Ci sono questioni che vanno maneggiate con cura e che non è possibile aggirare nella loro complessità. La prostituzione è senz’altro una di queste. Farei perciò molta attenzione a sentirsi depositari di verità assolute, a esibire la presunzione di avere tutte le risposte quando il più delle volte non si conoscono neanche le domande giuste.
Allora forse per prima cosa è bene sgomberare il campo da alcune ipocrisie. Il tentativo di creare un quartiere a luci rosse a Roma risponde soltanto a un’esigenza: andare incontro ai cittadini del’Eur che non ne possono più di avere le prostitute sotto casa, con tutto quello che ne comporta.
Tutto parte da qui. Non è per tutela, non è per liberare le donne. È un’operazione di decoro urbano che risponde all’esasperazione degli abitanti di quel quartiere. Non c’è giudizio su questo: credo sia un diritto dei cittadini chiedere di poter dormire senza sentire gemiti ed urla, accompagnare i bambini a scuola senza attraversare il tappeto di profilattici usati, non dover convivere con un sistema che tiene dentro altri aspetti collaterali come la droga e la violenza.

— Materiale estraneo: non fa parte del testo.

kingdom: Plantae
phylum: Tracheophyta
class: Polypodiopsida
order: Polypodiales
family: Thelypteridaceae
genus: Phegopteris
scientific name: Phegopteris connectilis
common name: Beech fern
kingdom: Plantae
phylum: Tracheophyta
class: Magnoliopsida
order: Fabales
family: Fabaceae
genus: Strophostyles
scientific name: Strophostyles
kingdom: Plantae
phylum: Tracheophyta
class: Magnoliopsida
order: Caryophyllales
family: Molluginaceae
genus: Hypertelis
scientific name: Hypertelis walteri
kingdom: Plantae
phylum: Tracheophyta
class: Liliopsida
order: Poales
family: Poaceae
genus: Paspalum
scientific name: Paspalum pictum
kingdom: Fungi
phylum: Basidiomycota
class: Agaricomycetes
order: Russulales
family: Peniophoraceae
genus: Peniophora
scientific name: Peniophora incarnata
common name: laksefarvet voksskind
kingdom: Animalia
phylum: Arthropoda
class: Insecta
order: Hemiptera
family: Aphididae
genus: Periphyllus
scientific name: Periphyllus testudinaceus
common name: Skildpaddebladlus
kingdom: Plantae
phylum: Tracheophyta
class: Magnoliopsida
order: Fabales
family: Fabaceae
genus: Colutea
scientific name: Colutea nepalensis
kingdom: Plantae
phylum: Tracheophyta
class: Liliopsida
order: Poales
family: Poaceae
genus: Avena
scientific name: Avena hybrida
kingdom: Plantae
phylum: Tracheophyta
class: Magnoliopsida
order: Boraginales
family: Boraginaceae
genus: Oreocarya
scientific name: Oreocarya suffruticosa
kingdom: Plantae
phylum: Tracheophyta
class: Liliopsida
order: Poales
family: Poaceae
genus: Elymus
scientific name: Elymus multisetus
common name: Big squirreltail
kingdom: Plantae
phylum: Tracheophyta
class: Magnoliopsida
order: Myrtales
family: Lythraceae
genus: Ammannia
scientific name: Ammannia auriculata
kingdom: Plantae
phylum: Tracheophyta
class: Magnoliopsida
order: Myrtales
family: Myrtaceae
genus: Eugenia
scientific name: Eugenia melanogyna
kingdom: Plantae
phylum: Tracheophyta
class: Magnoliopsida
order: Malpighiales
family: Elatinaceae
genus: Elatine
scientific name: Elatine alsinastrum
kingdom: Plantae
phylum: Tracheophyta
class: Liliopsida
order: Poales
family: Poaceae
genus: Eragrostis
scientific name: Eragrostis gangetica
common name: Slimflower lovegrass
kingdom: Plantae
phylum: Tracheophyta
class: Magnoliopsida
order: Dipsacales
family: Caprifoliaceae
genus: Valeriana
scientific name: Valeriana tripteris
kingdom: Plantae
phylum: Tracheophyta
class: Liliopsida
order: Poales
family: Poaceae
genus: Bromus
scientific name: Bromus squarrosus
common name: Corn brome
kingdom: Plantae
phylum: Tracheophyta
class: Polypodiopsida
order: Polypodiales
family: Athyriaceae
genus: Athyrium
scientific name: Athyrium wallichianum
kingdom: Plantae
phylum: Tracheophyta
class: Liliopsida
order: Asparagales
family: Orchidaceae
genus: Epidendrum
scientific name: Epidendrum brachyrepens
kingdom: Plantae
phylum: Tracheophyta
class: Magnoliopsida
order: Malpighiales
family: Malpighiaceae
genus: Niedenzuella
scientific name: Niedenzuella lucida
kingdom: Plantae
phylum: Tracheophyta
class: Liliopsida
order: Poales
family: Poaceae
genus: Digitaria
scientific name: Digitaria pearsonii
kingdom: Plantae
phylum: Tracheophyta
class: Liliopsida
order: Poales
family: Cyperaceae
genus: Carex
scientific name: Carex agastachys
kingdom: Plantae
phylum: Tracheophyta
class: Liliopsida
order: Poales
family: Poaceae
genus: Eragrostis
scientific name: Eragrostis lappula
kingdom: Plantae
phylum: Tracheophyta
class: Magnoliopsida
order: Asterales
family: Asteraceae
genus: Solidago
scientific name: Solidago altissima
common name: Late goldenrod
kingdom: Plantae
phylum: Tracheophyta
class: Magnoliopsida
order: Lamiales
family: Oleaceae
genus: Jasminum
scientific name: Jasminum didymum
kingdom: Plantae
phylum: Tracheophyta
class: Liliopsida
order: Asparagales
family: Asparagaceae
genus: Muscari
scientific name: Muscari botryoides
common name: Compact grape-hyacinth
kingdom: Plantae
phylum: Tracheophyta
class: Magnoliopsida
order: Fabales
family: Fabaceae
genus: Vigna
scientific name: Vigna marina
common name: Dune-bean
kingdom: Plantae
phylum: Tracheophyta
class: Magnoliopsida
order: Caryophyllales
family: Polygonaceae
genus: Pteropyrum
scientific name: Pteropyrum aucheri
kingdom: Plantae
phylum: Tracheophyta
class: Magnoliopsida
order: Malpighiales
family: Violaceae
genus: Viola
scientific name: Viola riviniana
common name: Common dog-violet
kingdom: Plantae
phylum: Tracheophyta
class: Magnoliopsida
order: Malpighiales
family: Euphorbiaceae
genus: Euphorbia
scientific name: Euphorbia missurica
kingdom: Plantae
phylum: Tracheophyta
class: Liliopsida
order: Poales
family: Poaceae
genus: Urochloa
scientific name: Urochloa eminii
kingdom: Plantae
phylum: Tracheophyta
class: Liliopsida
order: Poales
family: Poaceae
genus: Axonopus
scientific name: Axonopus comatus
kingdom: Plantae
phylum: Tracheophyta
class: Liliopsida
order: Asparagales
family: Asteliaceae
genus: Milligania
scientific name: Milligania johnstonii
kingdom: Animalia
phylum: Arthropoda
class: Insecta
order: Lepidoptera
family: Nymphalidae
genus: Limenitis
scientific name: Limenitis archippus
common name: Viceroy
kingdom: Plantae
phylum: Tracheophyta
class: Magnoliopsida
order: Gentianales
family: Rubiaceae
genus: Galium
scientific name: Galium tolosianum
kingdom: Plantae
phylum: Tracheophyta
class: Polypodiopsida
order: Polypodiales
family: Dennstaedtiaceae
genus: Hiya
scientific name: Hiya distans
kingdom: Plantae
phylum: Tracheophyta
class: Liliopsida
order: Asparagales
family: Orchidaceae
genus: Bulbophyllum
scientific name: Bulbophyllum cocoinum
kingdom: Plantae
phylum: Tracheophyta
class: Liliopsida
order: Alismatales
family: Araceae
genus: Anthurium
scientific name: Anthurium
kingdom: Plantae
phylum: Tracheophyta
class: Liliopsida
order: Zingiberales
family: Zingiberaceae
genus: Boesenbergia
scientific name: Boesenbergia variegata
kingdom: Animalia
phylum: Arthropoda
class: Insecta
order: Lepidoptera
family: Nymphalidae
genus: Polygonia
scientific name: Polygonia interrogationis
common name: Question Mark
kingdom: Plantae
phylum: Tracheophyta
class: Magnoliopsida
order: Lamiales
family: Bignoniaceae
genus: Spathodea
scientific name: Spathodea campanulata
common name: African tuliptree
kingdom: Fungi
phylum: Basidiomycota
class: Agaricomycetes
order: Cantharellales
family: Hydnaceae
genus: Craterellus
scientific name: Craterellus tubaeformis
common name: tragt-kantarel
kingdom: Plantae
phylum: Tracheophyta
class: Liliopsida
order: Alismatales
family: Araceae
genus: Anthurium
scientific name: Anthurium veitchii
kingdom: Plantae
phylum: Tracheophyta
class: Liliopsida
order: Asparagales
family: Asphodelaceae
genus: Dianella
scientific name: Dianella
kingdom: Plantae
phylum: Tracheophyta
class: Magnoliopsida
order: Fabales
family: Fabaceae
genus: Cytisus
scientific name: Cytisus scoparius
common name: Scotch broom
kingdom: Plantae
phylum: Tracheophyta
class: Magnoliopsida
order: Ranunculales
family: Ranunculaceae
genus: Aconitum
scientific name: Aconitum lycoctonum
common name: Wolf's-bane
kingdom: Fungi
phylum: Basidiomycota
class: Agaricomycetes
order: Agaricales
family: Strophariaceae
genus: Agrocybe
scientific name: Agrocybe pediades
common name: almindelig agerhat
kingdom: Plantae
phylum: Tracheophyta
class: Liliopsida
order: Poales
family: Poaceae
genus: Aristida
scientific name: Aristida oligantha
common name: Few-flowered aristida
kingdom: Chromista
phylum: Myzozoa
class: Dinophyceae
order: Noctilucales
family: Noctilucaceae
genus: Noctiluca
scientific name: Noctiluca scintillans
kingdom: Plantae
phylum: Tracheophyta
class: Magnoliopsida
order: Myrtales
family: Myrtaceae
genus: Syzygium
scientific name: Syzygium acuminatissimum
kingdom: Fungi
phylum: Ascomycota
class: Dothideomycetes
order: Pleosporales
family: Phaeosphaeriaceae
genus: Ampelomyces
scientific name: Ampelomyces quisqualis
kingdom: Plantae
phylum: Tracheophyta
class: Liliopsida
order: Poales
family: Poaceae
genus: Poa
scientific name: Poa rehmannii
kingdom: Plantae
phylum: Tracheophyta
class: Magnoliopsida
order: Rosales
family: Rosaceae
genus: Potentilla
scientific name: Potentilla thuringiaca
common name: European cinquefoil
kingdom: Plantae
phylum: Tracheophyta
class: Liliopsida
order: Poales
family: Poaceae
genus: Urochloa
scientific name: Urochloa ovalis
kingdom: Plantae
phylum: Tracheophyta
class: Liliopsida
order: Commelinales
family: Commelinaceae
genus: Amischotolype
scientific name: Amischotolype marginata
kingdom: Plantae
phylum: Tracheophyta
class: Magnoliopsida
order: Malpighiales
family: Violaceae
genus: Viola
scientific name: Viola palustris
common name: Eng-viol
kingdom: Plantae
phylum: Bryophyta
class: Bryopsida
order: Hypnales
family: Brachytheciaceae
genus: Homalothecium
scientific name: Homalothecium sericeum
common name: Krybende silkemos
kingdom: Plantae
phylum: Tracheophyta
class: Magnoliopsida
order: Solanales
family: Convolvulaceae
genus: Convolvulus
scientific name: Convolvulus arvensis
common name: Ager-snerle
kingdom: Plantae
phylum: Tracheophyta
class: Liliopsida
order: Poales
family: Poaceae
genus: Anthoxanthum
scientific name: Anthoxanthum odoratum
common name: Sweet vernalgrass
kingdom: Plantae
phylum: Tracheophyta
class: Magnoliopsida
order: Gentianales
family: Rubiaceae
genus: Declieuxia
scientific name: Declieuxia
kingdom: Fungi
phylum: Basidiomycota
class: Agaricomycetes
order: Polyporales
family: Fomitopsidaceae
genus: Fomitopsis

Partiamo da qui, ma proviamo a non fermarci. Perché se il tema è sgomberare lo sguardo allora basta un ghetto lontano dalle abitazioni, se invece vogliamo anche porci il tema di chi su quelle strade ci sta allora la questione è più ampia. E allora se c’è l’impegno da parte di tutti a rispondere a più esigenze, sperimentare un modello può diventare un’opportunità.
Chi sono quindi le ragazze che stanno in strada? Anch’io penso, come dice Giorgia Serughetti, che le prostitute non sono tutte vittime. Il modello svedese – che sancisce l’idea che la prostituzione è una violenza perpetuata dagli uomini sulle donne – mi ha sempre lasciata perplessa. Delle differenze vanno fatte sempre: le escort, e non è un caso che vengano chiamate così, probabilmente fanno una scelta, chi sta in strada è nella stragrande maggioranza costretta a prostituirsi. Questo è quello che ci dicono le unità di strada, le operatrici dei centri antiviolenza, chi da sempre si occupa di loro.
C’è poi un altro effetto, confermato da varie indagini. Gli uomini dei racket evitano sempre più di lavorare dove la prostituzione è osteggiata e preferiscono paesi come l’Olanda e la Germania, dove il mercato del sesso è perfettamente legale. Nelle società delle sex workers con assistenza e pensione è più difficile che la polizia indaghi e anche l’opinione pubblica è piuttosto indifferente. Salvo poi scoprire quasi per caso, come è successo in Germania, l’esistenza di un bordello con più di 100 ragazze tenute in stato di quasi schiavitù e marchiate a fuoco come animali.
Questo a testimonianza che non esiste una linearità delle soluzioni e che c’è bisogno di un combinato disposto di diversi agenti. Si vuole creare un luogo? Questo luogo deve contenere dei presidi stabili di assistenza sanitaria, devono essere presidiati dalle forze dell’ordine, devono avere delle figure di ascolto. Siamo pronti a tutto questo? Siamo pronti a garantire che questi soggetti possano operare senza essere mandati via dagli uomini delle mafie? Dobbiamo fare cioè in modo che il percorso si delinei così e dentro un quadro di mediazione sociale.
Gli abitanti dell’Eur hanno quindi ragione a rivendicare il diritto di non sentirsi “assediati” nel loro quartiere, ma devono sapere fino in fondo che cosa si consuma sotto le loro case. Lo dobbiamo saper tutti: lo sguardo non può fermarsi alle ragazze, ma deve riguardare i loro sfruttatori e i loro clienti. Padri, figli, mariti. Forse l’educazione sentimentale nelle scuole, su cui abbiamo presentato una proposta di legge che aspetta da quasi due anni di essere discussa, potrebbe servire anche a questo.
Allora accettiamo la sfida, ma dentro questo quadro. Raccogliamo allora la possibilità che ci mettono davanti il sindaco Marino e il mini sindaco Santoro. Facciamolo però con delle garanzie: deve essere un percorso partecipato che si fa carico di questa complessità, senza limitarsi a spostare il problema. Quello che non si vede dovrebbe fare male lo stesso. A volte fa male ancora di più.